[[ DATA SEGMENT open ]]

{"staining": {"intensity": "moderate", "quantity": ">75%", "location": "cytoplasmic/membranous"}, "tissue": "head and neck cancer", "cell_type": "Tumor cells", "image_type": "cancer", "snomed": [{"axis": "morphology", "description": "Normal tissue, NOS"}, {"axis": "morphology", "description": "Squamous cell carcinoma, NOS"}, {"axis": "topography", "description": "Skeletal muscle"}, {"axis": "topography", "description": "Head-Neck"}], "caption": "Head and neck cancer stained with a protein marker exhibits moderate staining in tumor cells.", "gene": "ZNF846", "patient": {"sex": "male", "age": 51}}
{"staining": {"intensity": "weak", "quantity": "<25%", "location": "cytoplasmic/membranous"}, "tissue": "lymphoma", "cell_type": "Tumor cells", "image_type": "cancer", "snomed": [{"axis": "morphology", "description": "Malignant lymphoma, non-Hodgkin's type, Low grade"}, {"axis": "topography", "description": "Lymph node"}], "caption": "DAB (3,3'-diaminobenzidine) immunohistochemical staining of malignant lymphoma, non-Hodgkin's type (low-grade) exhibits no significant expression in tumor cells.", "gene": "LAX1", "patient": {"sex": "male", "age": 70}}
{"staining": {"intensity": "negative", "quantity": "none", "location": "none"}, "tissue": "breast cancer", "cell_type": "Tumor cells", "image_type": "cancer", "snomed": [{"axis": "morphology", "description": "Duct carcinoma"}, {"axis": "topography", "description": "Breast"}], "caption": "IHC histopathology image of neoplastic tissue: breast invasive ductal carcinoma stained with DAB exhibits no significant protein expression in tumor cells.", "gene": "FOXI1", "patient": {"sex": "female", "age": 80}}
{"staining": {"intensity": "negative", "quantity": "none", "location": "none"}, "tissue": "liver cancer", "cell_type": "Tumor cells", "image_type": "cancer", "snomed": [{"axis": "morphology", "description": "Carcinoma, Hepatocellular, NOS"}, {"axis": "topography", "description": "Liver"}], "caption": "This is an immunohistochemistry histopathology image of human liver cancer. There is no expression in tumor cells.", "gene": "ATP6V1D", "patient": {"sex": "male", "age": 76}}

[[ DATA SEGMENT closed ]]

**TASK PROMPT**
A reply that repeats all the data exactly is required.

**RESULT BELOW**
{"staining": {"intensity": "moderate", "quantity": ">75%", "location": "cytoplasmic/membranous"}, "tissue": "head and neck cancer", "cell_type": "Tumor cells", "image_type": "cancer", "snomed": [{"axis": "morphology", "description": "Normal tissue, NOS"}, {"axis": "morphology", "description": "Squamous cell carcinoma, NOS"}, {"axis": "topography", "description": "Skeletal muscle"}, {"axis": "topography", "description": "Head-Neck"}], "caption": "Head and neck cancer stained with a protein marker exhibits moderate staining in tumor cells.", "gene": "ZNF846", "patient": {"sex": "male", "age": 51}}
{"staining": {"intensity": "weak", "quantity": "<25%", "location": "cytoplasmic/membranous"}, "tissue": "lymphoma", "cell_type": "Tumor cells", "image_type": "cancer", "snomed": [{"axis": "morphology", "description": "Malignant lymphoma, non-Hodgkin's type, Low grade"}, {"axis": "topography", "description": "Lymph node"}], "caption": "DAB (3,3'-diaminobenzidine) immunohistochemical staining of malignant lymphoma, non-Hodgkin's type (low-grade) exhibits no significant expression in tumor cells.", "gene": "LAX1", "patient": {"sex": "male", "age": 70}}
{"staining": {"intensity": "negative", "quantity": "none", "location": "none"}, "tissue": "breast cancer", "cell_type": "Tumor cells", "image_type": "cancer", "snomed": [{"axis": "morphology", "description": "Duct carcinoma"}, {"axis": "topography", "description": "Breast"}], "caption": "IHC histopathology image of neoplastic tissue: breast invasive ductal carcinoma stained with DAB exhibits no significant protein expression in tumor cells.", "gene": "FOXI1", "patient": {"sex": "female", "age": 80}}
{"staining": {"intensity": "negative", "quantity": "none", "location": "none"}, "tissue": "liver cancer", "cell_type": "Tumor cells", "image_type": "cancer", "snomed": [{"axis": "morphology", "description": "Carcinoma, Hepatocellular, NOS"}, {"axis": "topography", "description": "Liver"}], "caption": "This is an immunohistochemistry histopathology image of human liver cancer. There is no expression in tumor cells.", "gene": "ATP6V1D", "patient": {"sex": "male", "age": 76}}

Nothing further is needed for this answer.